É importante resgatar um momento histórico que dividiu águas no regime do Brasil: o processo constituinte na década de 80. Neste momento o PT tinha uma “agenda” feminista que girava em torno da luta geral contra a discriminação, o direito à livre orientação sexual, a descriminalização e legalização do aborto. Porém, como retrata um de seus quadros feministas, a luta contra a opressão às mulheres, dentro do PT, sofreu grandes pressões religiosas no marco da estratégia de transição pactuada impulsionada por este partido na transição da ditadura para a democracia. Na própria constituinte, sob pressão dos setores da Igreja católica, a direção do PT abriu mão dos direitos das mulheres para aprovar apenas a proposta da descriminalização do aborto e seu atendimento na rede pública de saúde. Como retrata esse mesmo quadro do feminismo petista: “As concessões a esses setores (da hierarquia da Igreja) foram feitos abrindo mão da unidade de encaminhamento (na Constituinte). Apenas nesse item, relativo ao aborto, aqueles deputados federais da bancada petista que se sentiam constrangidos, por suas relações religiosas, de votar a proposta do partido podiam abster-se, mas não se confrontar com a posição do partido votando contrariamente.” [1]
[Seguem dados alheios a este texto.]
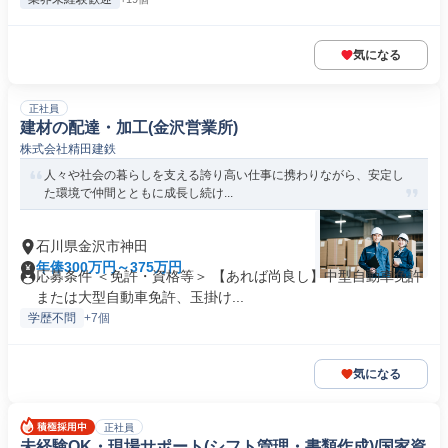
気になる
正社員
建材の配達・加工(金沢営業所)
株式会社精田建鉄
人々や社会の暮らしを支える誇り高い仕事に携わりながら、安定し
た環境で仲間とともに成長し続け...
石川県金沢市神田
年俸300万円～375万円
応募条件 ＜免許・資格等＞ 【あれば尚良し】中型自動車免許
または大型自動車免許、玉掛け...
学歴不問
+7個
気になる
正社員
未経験OK・現場サポート(シフト管理・書類作成)/国家資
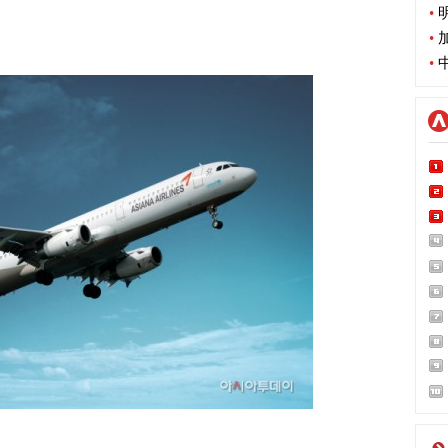
•
明
•
加
•
中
É a mesma estratégia parlamentar e de incorporação no Estado burguês moldada na transição pactuada no Brasil a que aparece hoje no governo do PT. A Frente, composta também pelo PSOL, denuncia “o patriarcado por meio de seus representantes na classe política conservadora” mas não entram na discussão central de que a sede de votos para o comando da presidência da república faz com que os direitos das mulheres e dos trabalhadores tenham que ser jogados fora para manter os acordos e privilégios de setores burgueses e da própria Igreja Católica no Estado, como faz não apenas Serra, mas também Dilma Roussef, candidata defendida por amplos setores do feminismo brasileiro mas que estas mesmas preferem se calar sobre a questão (e ainda contam com o apoio de setores antigo- vernistas como PSOL para essa estratégia).
O PT expressa hoje um abandono das bandeiras das mulheres porque a luta por estes direitos não esteve à margem de todo o processo que se inicia desde a traição das greves operárias nas décadas de 1970 e 1980, a transição pactuada para o regime democrático burguês e os 8 anos de governo Lula onde privilegiou a Igreja, os latifundiários e a burguesia. Neste sentido, podemos dizer que se hoje ainda há setores dentro do PT que lutam por este direito, inclusive com o lema “Continuaremos marchando, até todas sermos livres”, esta luta expressa limites importantes do ponto de vista da estratégia, já que ainda que conquistemos direitos democráticos importantes, como parte de grandes frentes-únicas, a verdadeira emancipação das mulheres só poderá se dar no marco de uma revolução socialista, que dê o ponta pé inicial para sentar as bases de uma nova sociedade e as condições para extirpar a opressão da sociedade. Ainda assim, nem mesmo para lutar pelos direitos democráticos estes setores atrelados ao governo têm se mostrado à altura, já que a Frente Pela Legalização do Aborto reúne mais de 200 assinaturas de diversas entidades e não consegue levar para as ruas mais de 80 mulheres e homens. Nós seguimos levantando as bandeiras democráticas e buscando a mais ampla frente-única para arrancá-las, como parte de uma estratégia de combate à sociedade capitalista.
[1] “O PT e o Feminismo”, artigo de Tatau Godinho, no livro “Mulher e Política, gênero e feminismo no Partido dos Trabalhadores”.